§ Work to complete:
Update the material below by replacing every "class" with "category" and leaving everything else the same. Leave the pictures out of your answer.

━━━ Information given ━━━

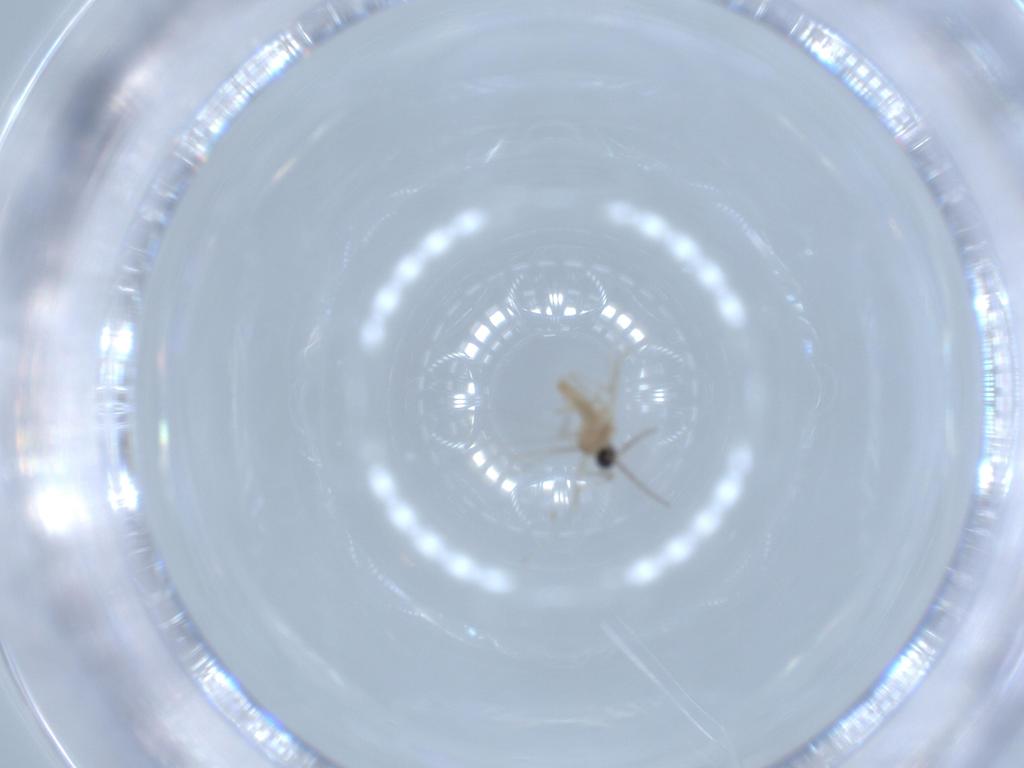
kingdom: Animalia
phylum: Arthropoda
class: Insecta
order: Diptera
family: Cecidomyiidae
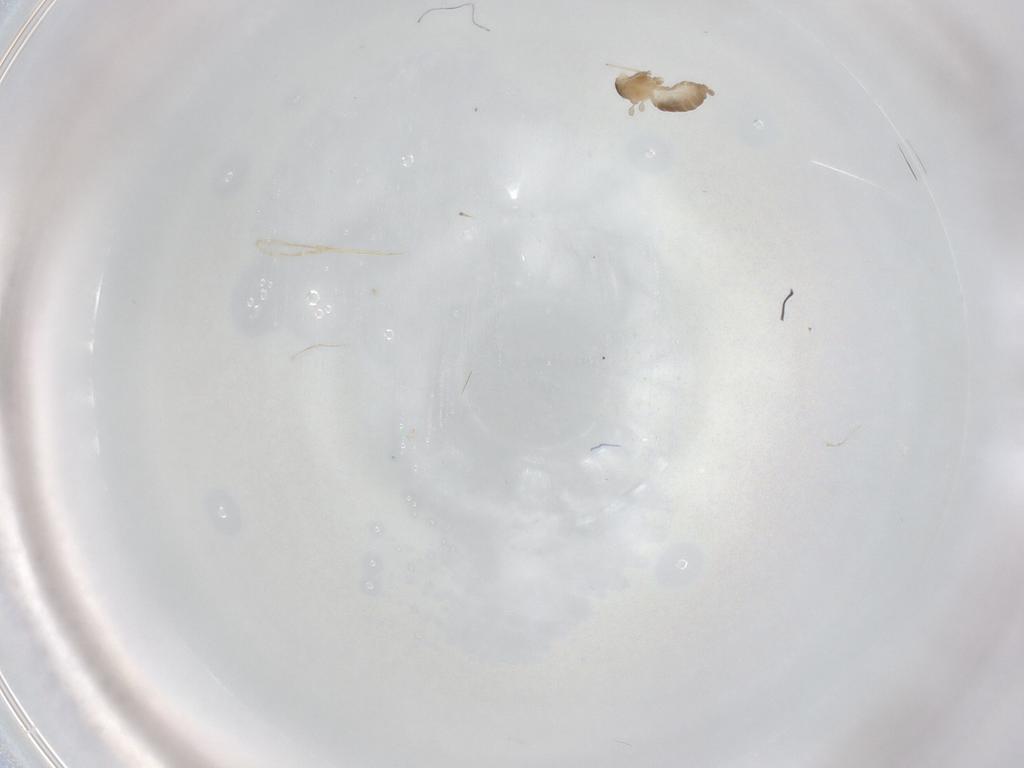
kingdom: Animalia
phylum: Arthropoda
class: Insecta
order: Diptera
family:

━━━

§ Finished task:
kingdom: Animalia
phylum: Arthropoda
category: Insecta
order: Diptera
family: Cecidomyiidae
kingdom: Animalia
phylum: Arthropoda
category: Insecta
order: Diptera
family:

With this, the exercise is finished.